# question for those who have done water pump / tensioners on 2.5



## stupakjim (Sep 17, 2005)

I was wondering how the a/c belt and accessory belt tensioners are fastened/bolted in. I am getting ready to do my water pump, belts, and tensioners, and don't want to get all the way to remove the tensioners and have to wait 3 days to get a tool. In the bentley manual it looks like they are bolted from the back or side of the back.
Also, is it necessary to unbolt the exhaust manifold, and remove the selector level cable from the trans?

Any advice/tips?

Thanks


----------



## nothing-leaves-stock (Mar 1, 2005)

-use a wrench to untension the belt tensioners.
-remove belts
-both tensioner use a triple box bolt(i think a 12?)
-no bolts from the back. just center front.
- water pump is 3 bolts thru the pulley to hold the water pump on..
-no need to do anything for the exhaust or cables...why?


----------



## stupakjim (Sep 17, 2005)

Bentley states to un bolt exhaust and shifter linkage, I thought that might be overkill.


----------



## nothing-leaves-stock (Mar 1, 2005)

that make ZERO sense...


----------



## GTACanuck (Feb 20, 2009)

nothing-leaves-stock said:


> that make ZERO sense...


Damn Bentley Manuals... Always making you go the long way for nothing. I do agree, makes absolutely no sense what so ever. :banghead:


----------



## nothing-leaves-stock (Mar 1, 2005)

old picture fro SC setup idea..ignore that.
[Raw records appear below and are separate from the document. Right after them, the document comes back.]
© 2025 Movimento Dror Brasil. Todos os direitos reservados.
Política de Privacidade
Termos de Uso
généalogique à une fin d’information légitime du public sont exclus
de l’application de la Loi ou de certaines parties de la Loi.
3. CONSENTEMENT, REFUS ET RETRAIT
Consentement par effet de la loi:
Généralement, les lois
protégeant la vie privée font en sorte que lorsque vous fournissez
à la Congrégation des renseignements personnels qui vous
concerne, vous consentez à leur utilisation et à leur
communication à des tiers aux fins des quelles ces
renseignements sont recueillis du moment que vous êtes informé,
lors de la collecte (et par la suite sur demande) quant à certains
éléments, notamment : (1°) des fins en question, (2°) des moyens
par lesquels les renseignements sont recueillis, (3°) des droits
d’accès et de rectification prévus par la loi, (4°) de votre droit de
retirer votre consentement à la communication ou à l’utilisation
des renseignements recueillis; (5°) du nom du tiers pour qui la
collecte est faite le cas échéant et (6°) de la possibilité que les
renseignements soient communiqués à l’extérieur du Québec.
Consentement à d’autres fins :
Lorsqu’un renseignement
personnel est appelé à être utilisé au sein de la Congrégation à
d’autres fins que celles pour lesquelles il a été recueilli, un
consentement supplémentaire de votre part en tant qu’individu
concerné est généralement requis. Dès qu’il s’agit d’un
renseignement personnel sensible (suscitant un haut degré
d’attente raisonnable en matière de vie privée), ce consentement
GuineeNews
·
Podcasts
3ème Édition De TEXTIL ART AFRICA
the water pump is the top one on the left near the motor mount.
you can also see the triplebox bolts holding on the 2 tensioners.
NO REASON to touch anything more...never the exhaust haha


----------



## stupakjim (Sep 17, 2005)

Do you know the torque specs on the tensioner bolts?


----------



## LampyB (Apr 2, 2007)

how many miles do you have on the car? i'm at 78K and wondering when i should look into doing this as well...


----------



## stupakjim (Sep 17, 2005)

im at 83k. Took the car in for coil pack recall, found out water pump has a small leak. There was some dried up coolant in the area, and I also had to add a liittle a while ago. No big deal, just gives me a reason to do the water pump, belts, and tensioners.


----------



## stupakjim (Sep 17, 2005)

My ******* side is telling me to use a bicycle pump and rag to help speed up the coolant refill process, is this a bad idea?


----------



## GTACanuck (Feb 20, 2009)

LampyB said:


> i'm at 78K and wondering when i should look into doing this as well...
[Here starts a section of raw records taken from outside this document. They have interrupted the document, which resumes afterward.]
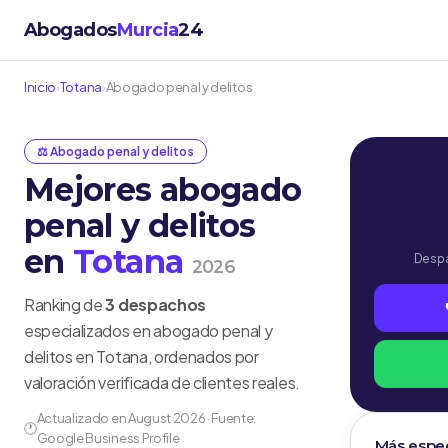
Abogados
Murcia
24
Inicio
›
Totana
›
Abogado penal y delitos
⚖️ Abogado penal y delitos
Mejores abogado
penal y delitos
en
Totana
Despa
2026
Ranking de
3 despachos
especializados en abogado penal y
delitos en Totana, ordenados por
valoración verificada de clientes reales.
Actualizado en August 2026 · Fuente:
🕐
Google Business Profile
Más espec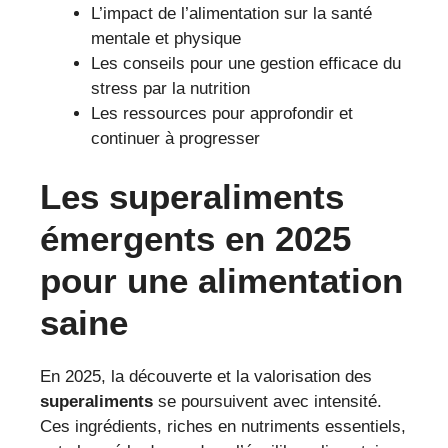
L’impact de l’alimentation sur la santé
mentale et physique
Les conseils pour une gestion efficace du
stress par la nutrition
Les ressources pour approfondir et
continuer à progresser
Les superaliments
émergents en 2025
pour une alimentation
saine
En 2025, la découverte et la valorisation des
superaliments
se poursuivent avec intensité.
Ces ingrédients, riches en nutriments essentiels,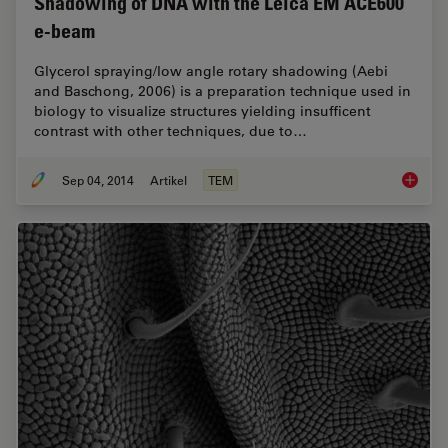
Shadowing of DNA with the Leica EM ACE600
e-beam
Glycerol spraying/low angle rotary shadowing (Aebi
and Baschong, 2006) is a preparation technique used in
biology to visualize structures yielding insufficent
contrast with other techniques, due to…
Sep 04, 2014
Artikel
TEM
Glycero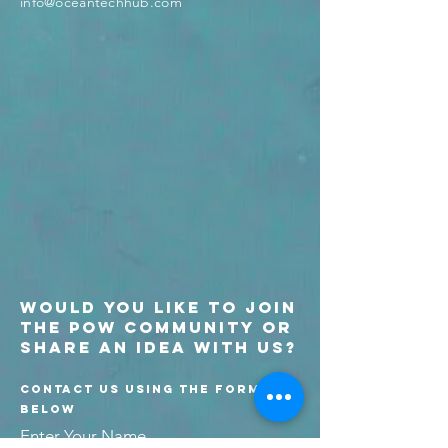
info@oceantechhub.com
Would you like to join
the POW community or
SHARE an idea WITH US?
CONTACT US USING THE FORM
BELOW
Enter Your Name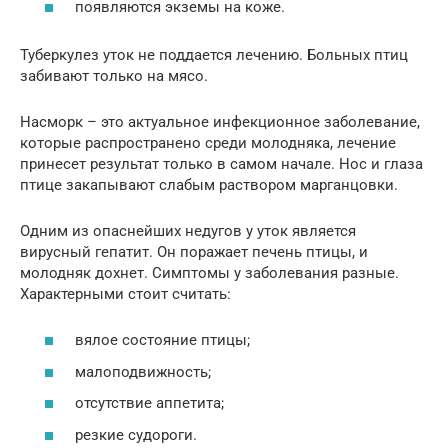
появляются экземы на коже.
Туберкулез уток не поддается лечению. Больных птиц
забивают только на мясо.
Насморк – это актуальное инфекционное заболевание,
которые распространено среди молодняка, лечение
принесет результат только в самом начале. Нос и глаза
птице закапывают слабым раствором марганцовки.
Одним из опаснейших недугов у уток является
вирусный гепатит. Он поражает печень птицы, и
молодняк дохнет. Симптомы у заболевания разные.
Характерными стоит считать:
вялое состояние птицы;
малоподвижность;
отсутствие аппетита;
резкие судороги.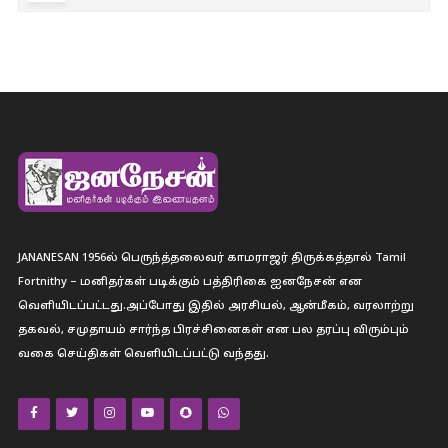
JANANESAN 1956ல் பெருந்த்தலைவர் காமராஜர் திருக்கத்தால் Tamil
Fortnithy – மனிதர்கள் படிக்கும் பத்திரிகை ஐனநேசன் என
வெளியிடப்பட்டது.அப்போது இதில் அரசியல், ஆன்மீகம், வரலாற்று
தகவல், சமுதாயம் சார்ந்த பிரச்சினைகள் என பல தரப்பு விரும்பும்
வகை செய்திகள் வெளியிடப்பட்டு வந்தது.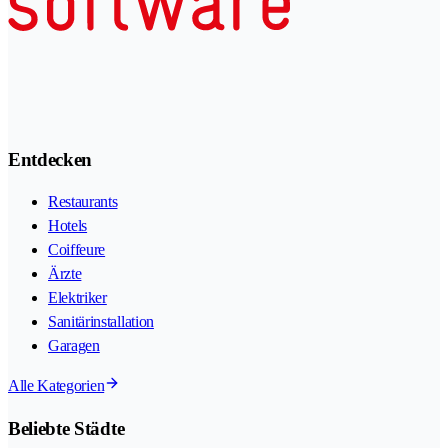
Entdecken
Restaurants
Hotels
Coiffeure
Ärzte
Elektriker
Sanitärinstallation
Garagen
Alle Kategorien
Beliebte Städte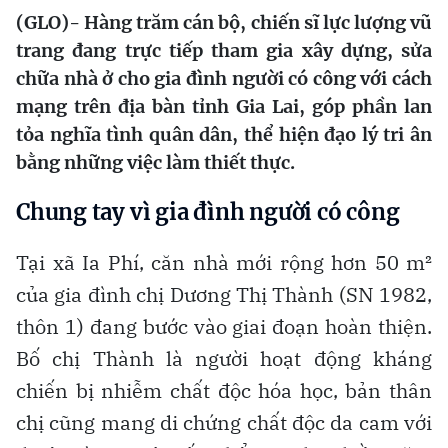
(GLO)- Hàng trăm cán bộ, chiến sĩ lực lượng vũ
trang đang trực tiếp tham gia xây dựng, sửa
chữa nhà ở cho gia đình người có công với cách
mạng trên địa bàn tỉnh Gia Lai, góp phần lan
tỏa nghĩa tình quân dân, thể hiện đạo lý tri ân
bằng những việc làm thiết thực.
Chung tay vì gia đình người có công
Tại xã Ia Phí, căn nhà mới rộng hơn 50 m²
của gia đình chị Dương Thị Thành (SN 1982,
thôn 1) đang bước vào giai đoạn hoàn thiện.
Bố chị Thành là người hoạt động kháng
chiến bị nhiễm chất độc hóa học, bản thân
chị cũng mang di chứng chất độc da cam với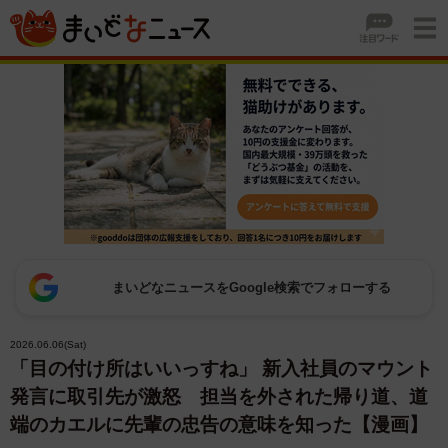
まいどなニュースをGoogle検索でフォローする
2026.06.06(Sat)
「目の付け所はいいっすね」 新入社員のマウント
発言に取引先が激怒 担当を外された帰り道、道
端のカエルに先輩の忠告の意味を知った【漫画】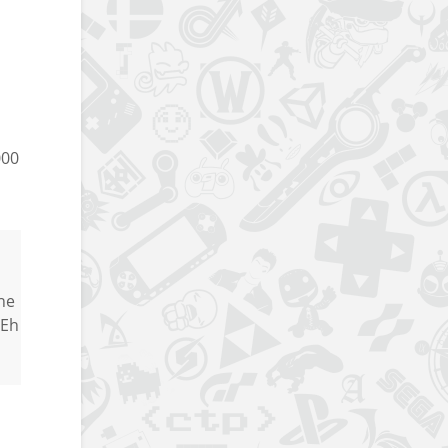
000
ine
 Eh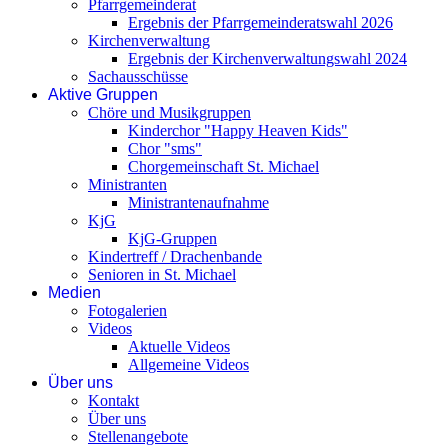
Pfarrgemeinderat
Ergebnis der Pfarrgemeinderatswahl 2026
Kirchenverwaltung
Ergebnis der Kirchenverwaltungswahl 2024
Sachausschüsse
Aktive Gruppen
Chöre und Musikgruppen
Kinderchor "Happy Heaven Kids"
Chor "sms"
Chorgemeinschaft St. Michael
Ministranten
Ministrantenaufnahme
KjG
KjG-Gruppen
Kindertreff / Drachenbande
Senioren in St. Michael
Medien
Fotogalerien
Videos
Aktuelle Videos
Allgemeine Videos
Über uns
Kontakt
Über uns
Stellenangebote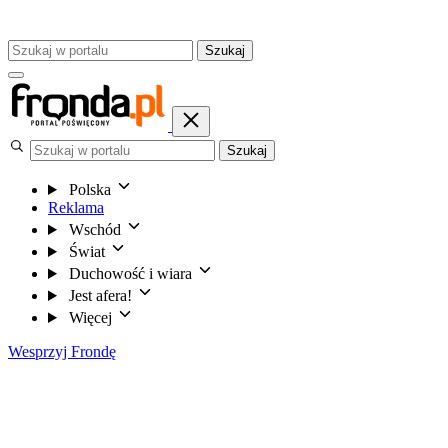
Szukaj
Szukaj
Polska
Reklama
Wschód
Świat
Duchowość i wiara
Jest afera!
Więcej
Wesprzyj Frondę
I would say "If it aint broke, don't fix it" for this type of repair. :thumbup:


----------



## TylerO28 (Jul 7, 2008)

The Bentley also says to take off the intake manifold lol.. What a pain. Makes me think there are people out there following it and really wasting time


----------



## GTACanuck (Feb 20, 2009)

TylerO28 said:


> The Bentley also says to take off the intake manifold lol..


:what::laugh:


----------



## stupakjim (Sep 17, 2005)

Anyone have the torque specs for the belt tensioners?


----------



## stupakjim (Sep 17, 2005)

Job done, wasn't difficult. Motor sounds better. There is one pulley that I would replace, had I known I would have bought it. :beer:


----------



## vwtodd (Aug 25, 2000)

Did you have to unmount the engine/transmission to do this or is it doable without moving it at all? I have seen both "yes" and "no" to this question.


----------



## thygreyt (Jun 7, 2009)

no


----------



## vwtodd (Aug 25, 2000)

nothing-leaves-stock said:


> -use a wrench to untension the belt tensioners.
> -remove belts
> -both tensioner use a triple box bolt(i think a 12?)
> -no bolts from the back. just center front.
> ...


Does the engine need to be unbolted and jacked to raise the water pump above the frame rails for removal? I have seen both yes and no to this question.


----------



## nothing-leaves-stock (Mar 1, 2005)

it makes it easier, yes. is it a must? no


----------



## vwtodd (Aug 25, 2000)

nothing-leaves-stock said:


> it makes it easier, yes. is it a must? no


Great info - thank you!


----------



## vwtodd (Aug 25, 2000)

My water pump has finally started to weep, so getting close to replacing it (or bringing it to NLS). Is it easier to remove the alternator or intake to get to the thermostat? Should I replace the tensioners and idlers while in there?


----------